* start Excerpted text *

Model 3 (random slopes for LGB friends) is the best model, as it significantly improves fit over simpler models (χ² = 7.92, p = 0.019) and achieves the lowest AIC (26472.5). Subsequent interaction models fail to improve fit (p = 0.90, p = 0.41) and slightly increase AIC, confirming Model 3 as the most robust choice.

7. Variance explained

# For logistic regression, the level-1 variance is fixed at π²/3
pi_squared_by_3 <- (pi^2)/3  # approximately 3.29

# Get variance components from null model
var_null <- as.data.frame(VarCorr(null_model))
between_var_null <- var_null$vcov[1]  # Between-country variance
within_var_null <- pi_squared_by_3    # Fixed residual variance for logistic models

# Get variance components from final model (model3)
var_model3 <- as.data.frame(VarCorr(model3))
between_var_model3 <- var_model3$vcov[1]  # Between-country variance
within_var_model3 <- pi_squared_by_3      # Still fixed for the final model

# Calculate proportion of between-country variance explained
between_var_explained <- (between_var_null - between_var_model3) / between_var_null

# For binomial models, we can't directly calculate within-country variance explained
# We can use an approximation based on the R² measure for GLMMs
# Calculate total variance in both models
total_var_null <- between_var_null + within_var_null
total_var_model3 <- between_var_model3 + within_var_model3

# Calculate proportion of total variance explained
total_var_explained <- 1 - (total_var_model3 / total_var_null)

# Alternatively, use MuMIn package for R² calculation
library(MuMIn)
r2_model3 <- r.squaredGLMM(model3)
## Warning: the null model is only correct if all the variables it uses are identical 
## to those used in fitting the original model.
# This returns two values: R²m (marginal - fixed effects only) and R²c (conditional - fixed + random effects)

cat("Proportion of between-country variance explained:", round(between_var_explained * 100, 1), "%\n")

* end Excerpted text *

▸ **Tasks to carry out**:
a: List every R function called in the code of the model-comparison excerpt, naming each once.
b: Resume the model-comparison excerpt after its final line of code.

* start Data entries *

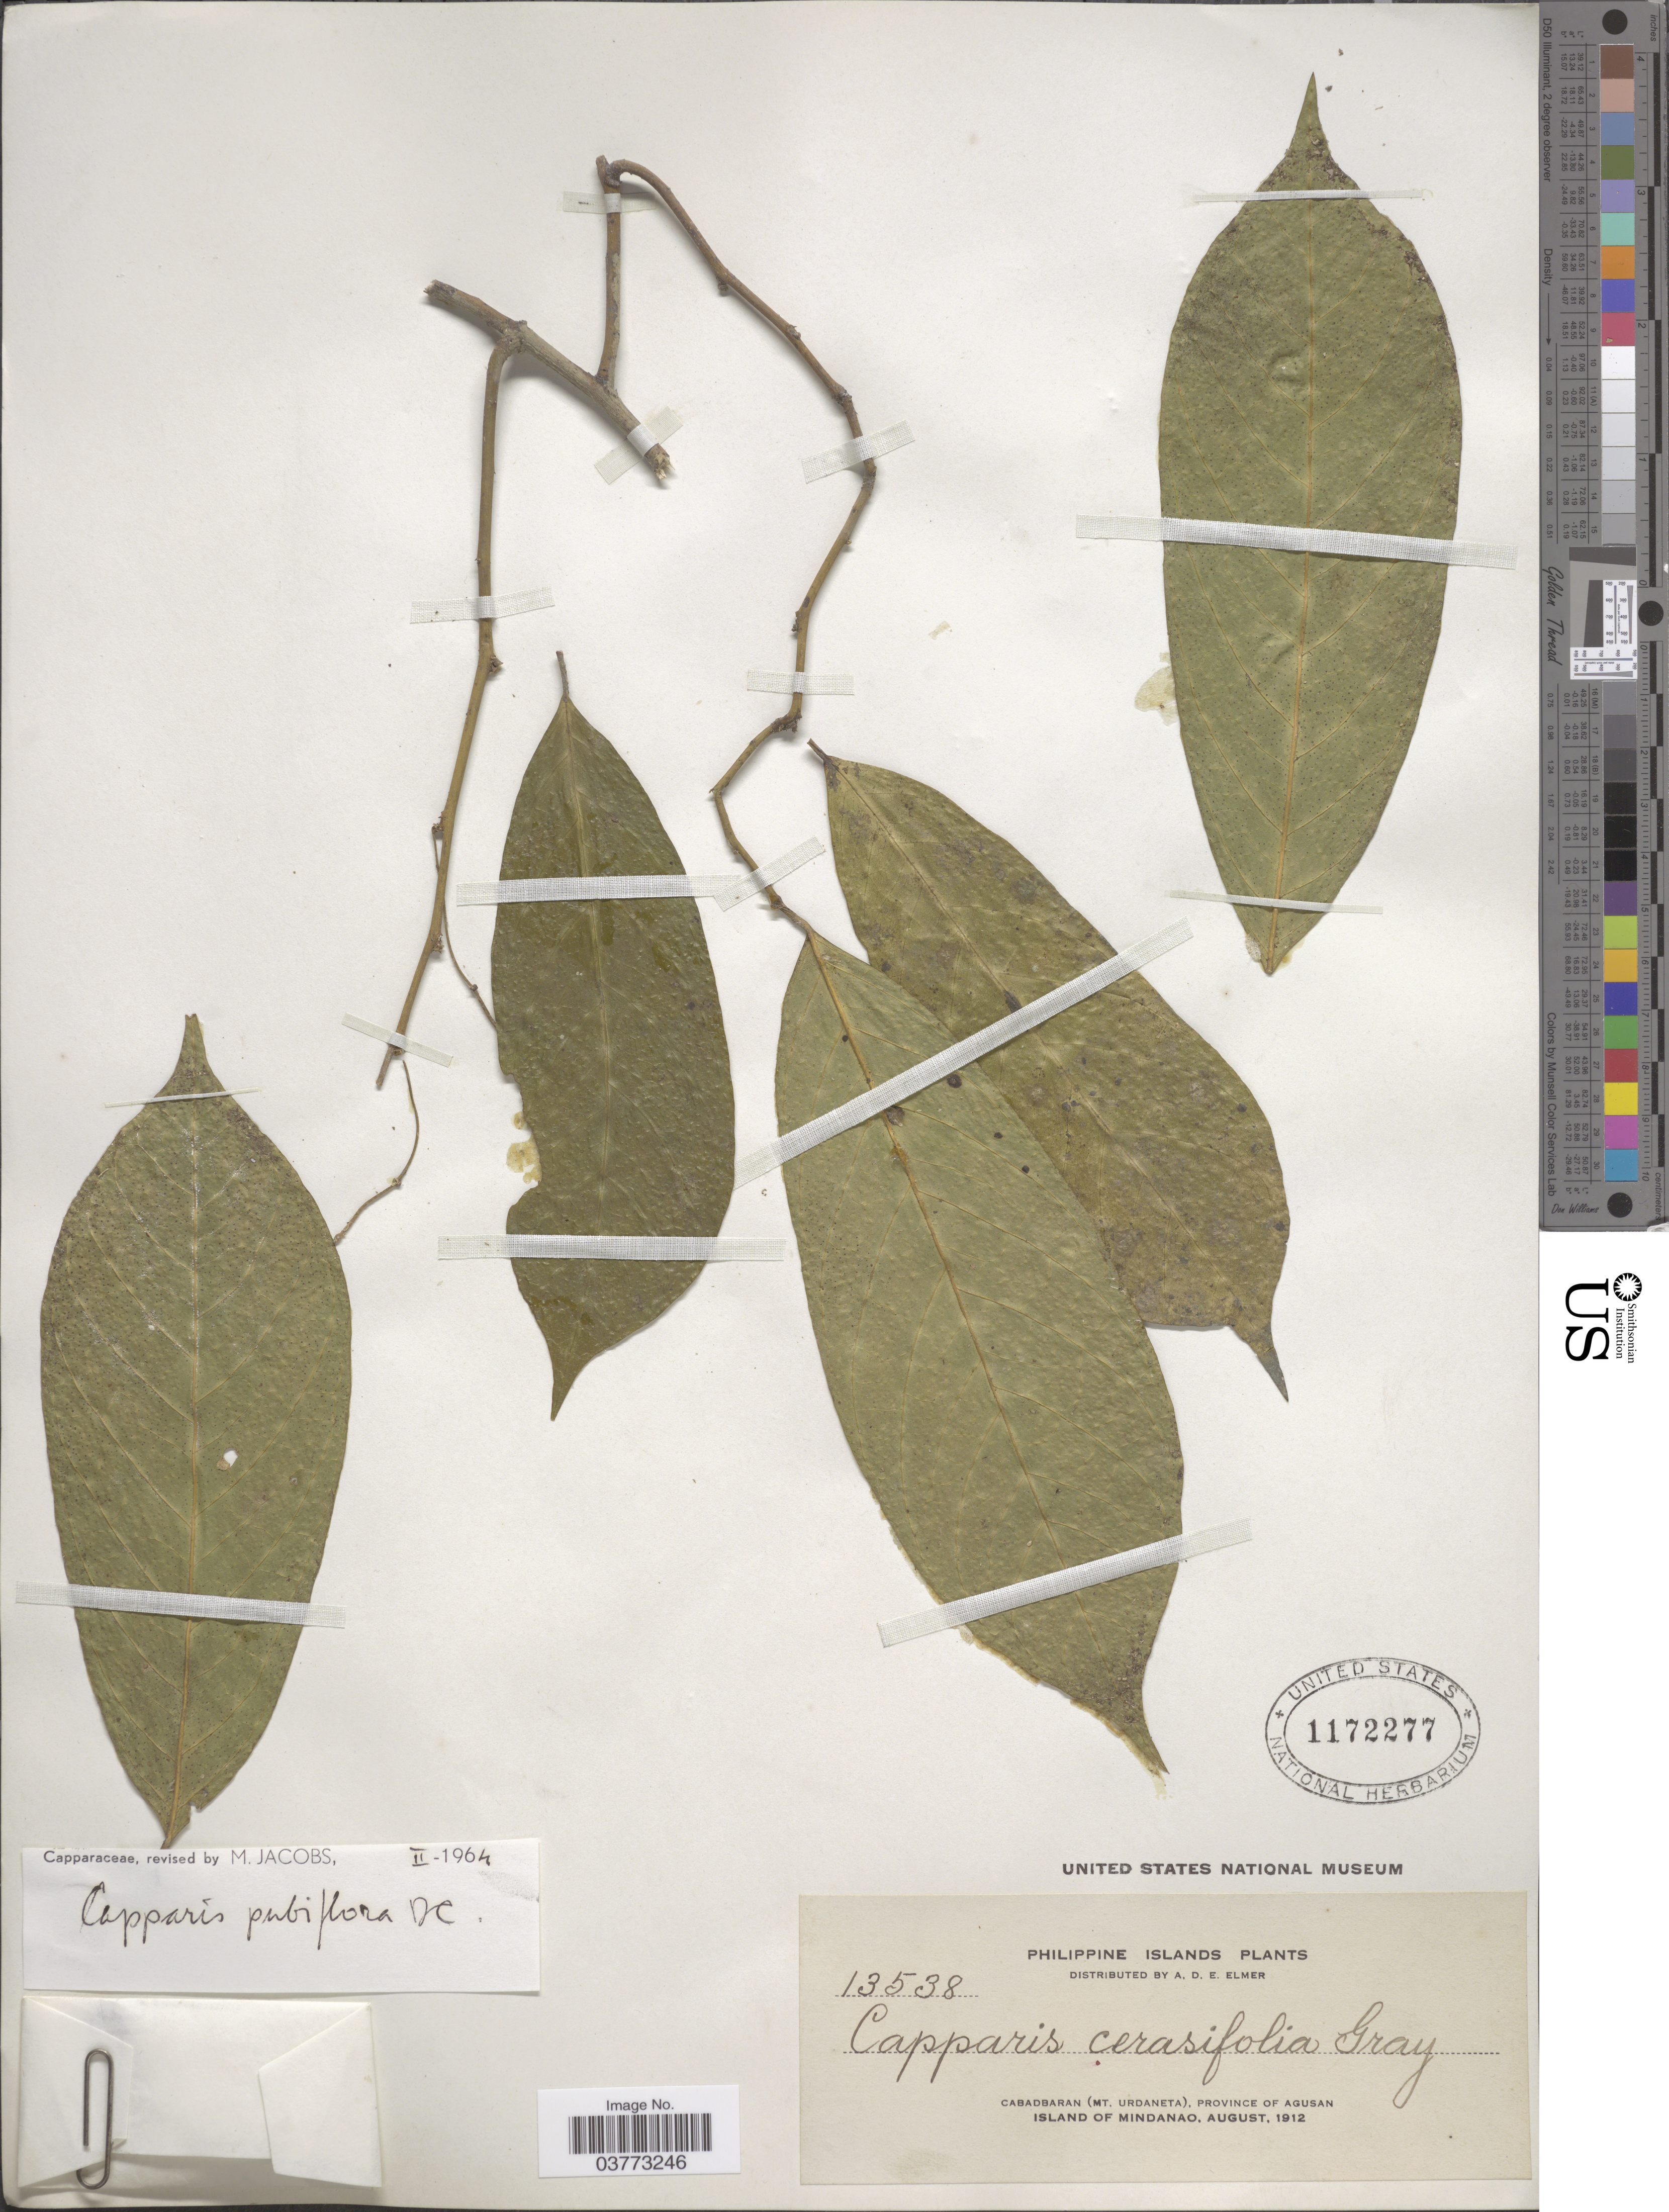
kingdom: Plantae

* end Data entries *
* start Data entries *

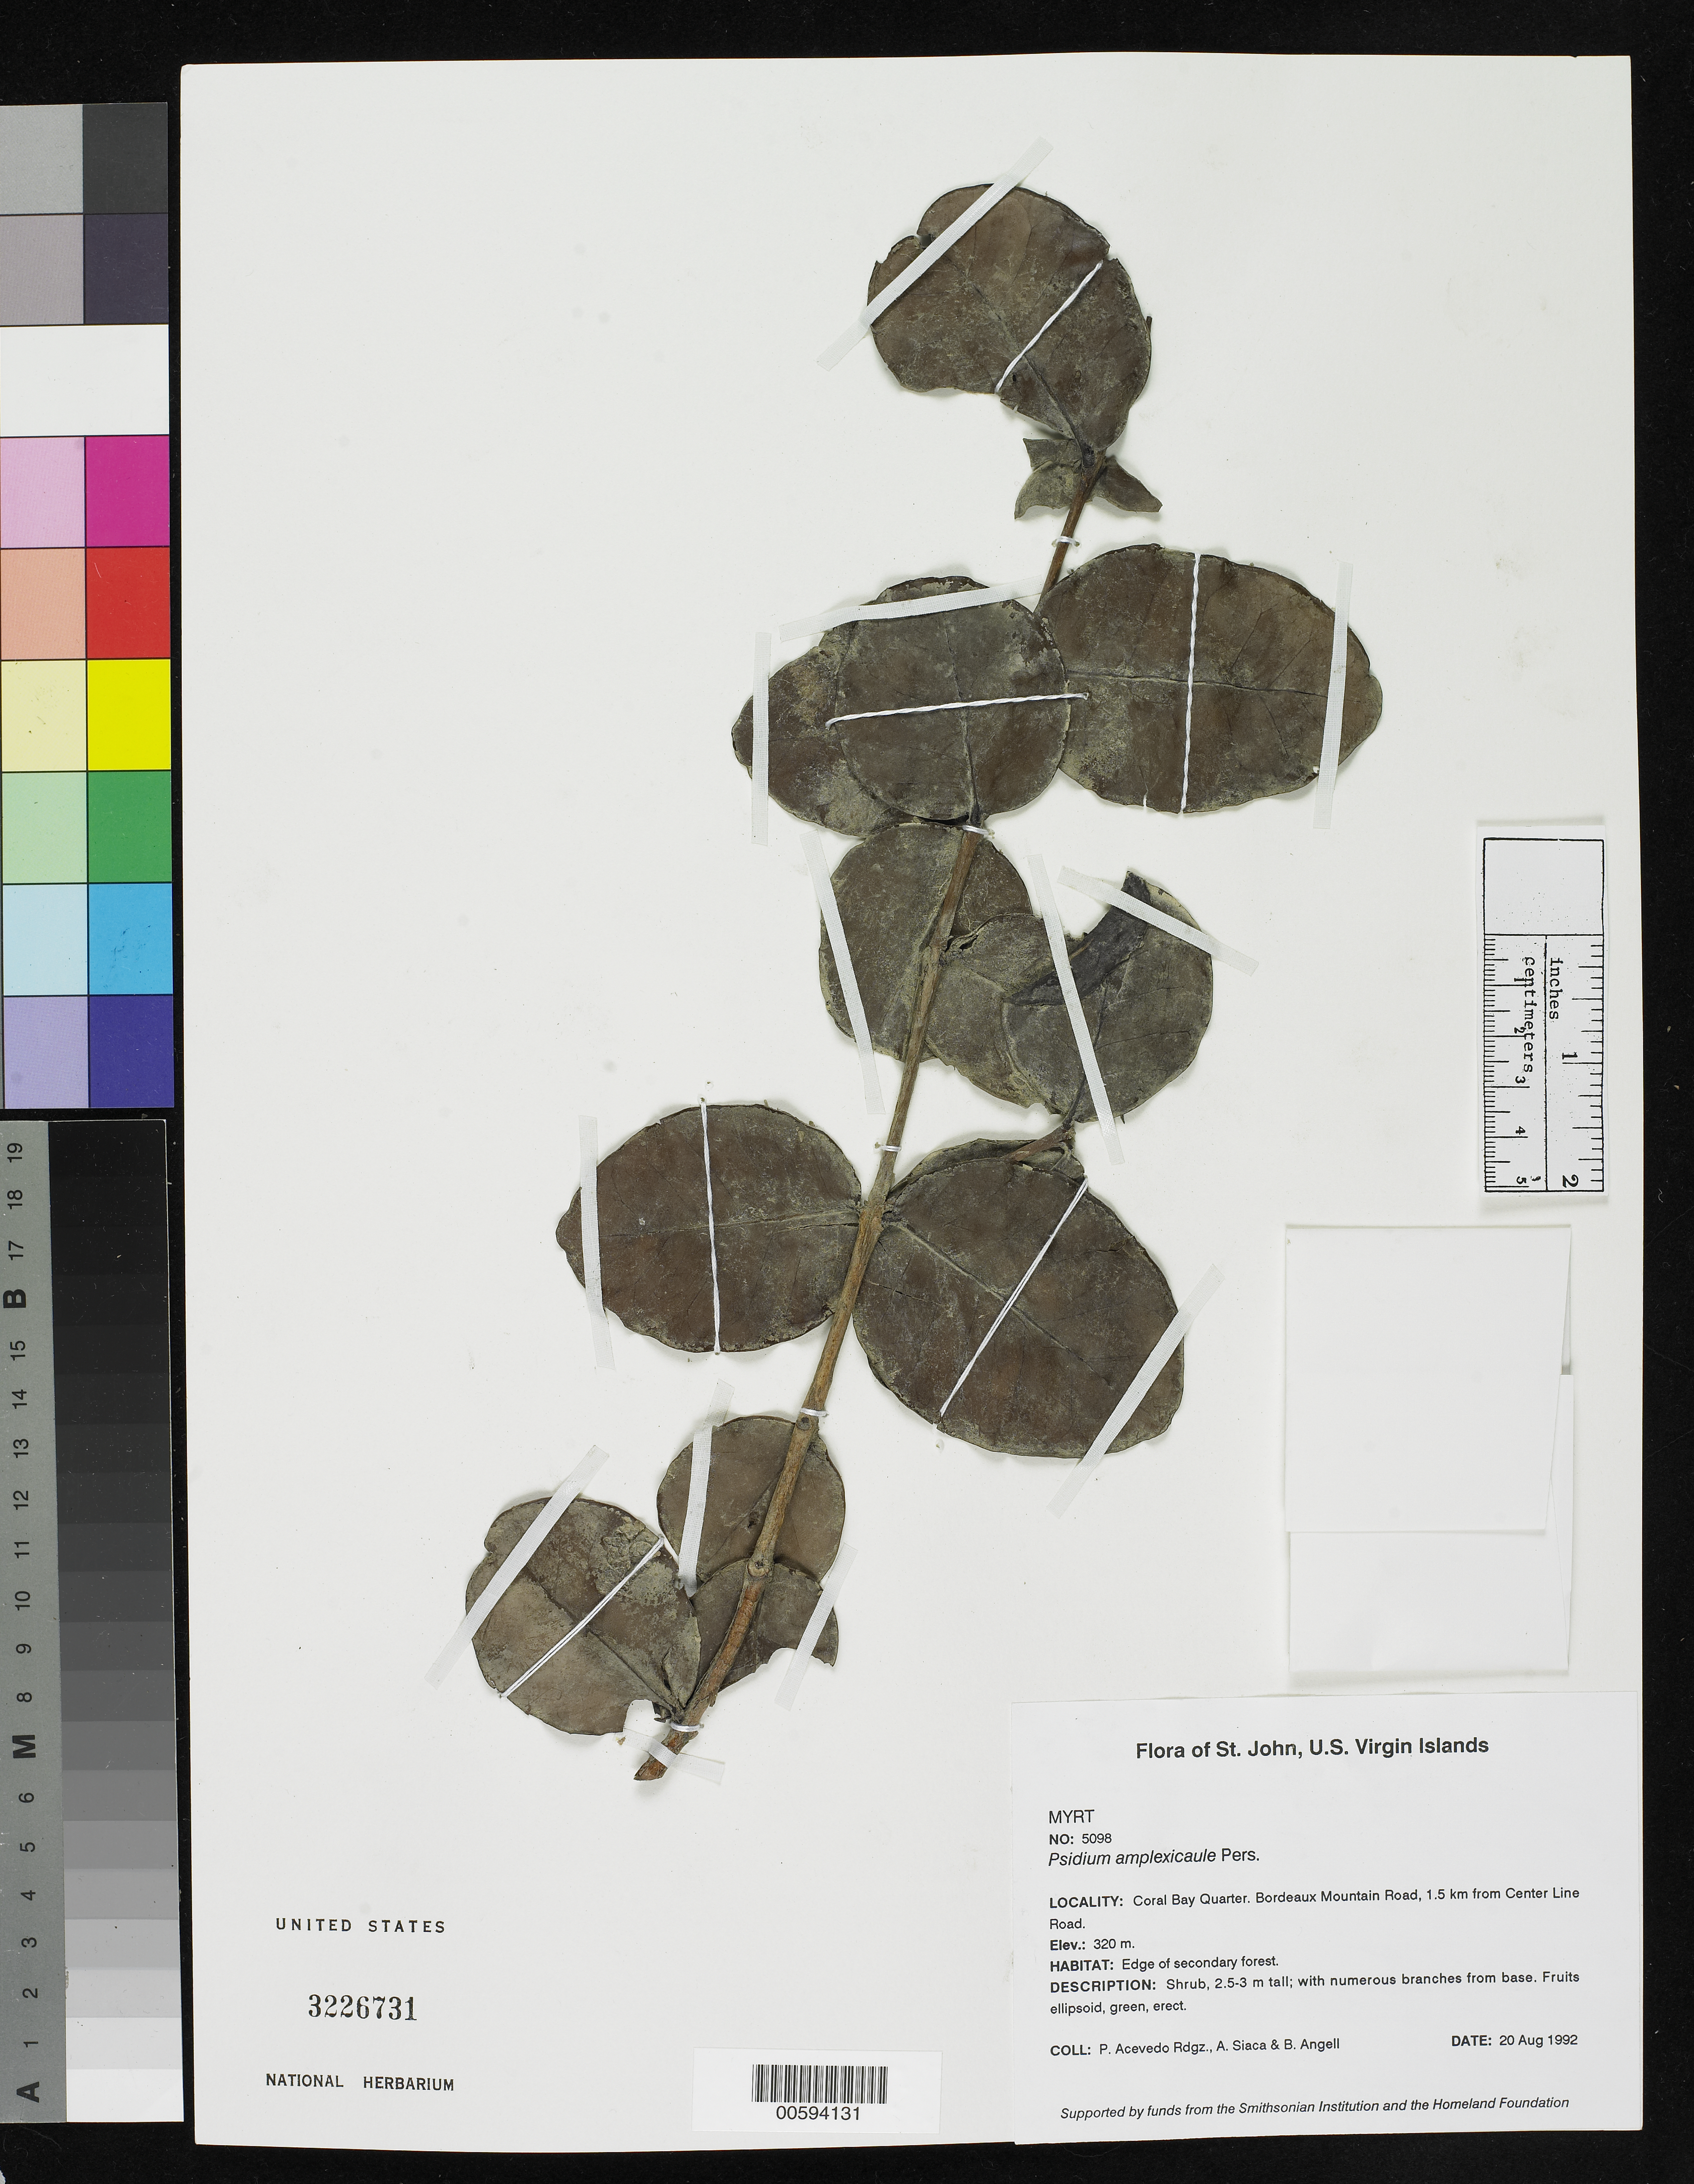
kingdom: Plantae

* end Data entries *

▸ **Results for the exercise**:
a: as.data.frame, VarCorr, library, r.squaredGLMM, cat, round

b:
## Proportion of between-country variance explained: 70.8 %
cat("Proportion of total variance explained:", round(total_var_explained * 100, 1), "%\n")
## Proportion of total variance explained: 16.1 %
cat("R² marginal (fixed effects only):", round(r2_model3[1], 3), "\n")
## R² marginal (fixed effects only): 0.281
cat("R² conditional (fixed + random):", round(r2_model3[2], 3), "\n")
## R² conditional (fixed + random): 0.241

8. Vizualisations

library(ggplot2)
library(sjPlot)
library(gridExtra)
## 
## Attaching package: 'gridExtra'
## The following object is masked from 'package:randomForest':
## 
##     combine
## The following object is masked from 'package:dplyr':
## 
##     combine
# 1. Plot fixed effects with error bars
p1 <- plot_model(model3, sort.est = TRUE, show.values = TRUE, value.offset = 0.3) +
  theme_bw() +
  labs(title = "Factors Influencing Support for Transgender Document Change",
       y = "Log-Odds (95% CI)")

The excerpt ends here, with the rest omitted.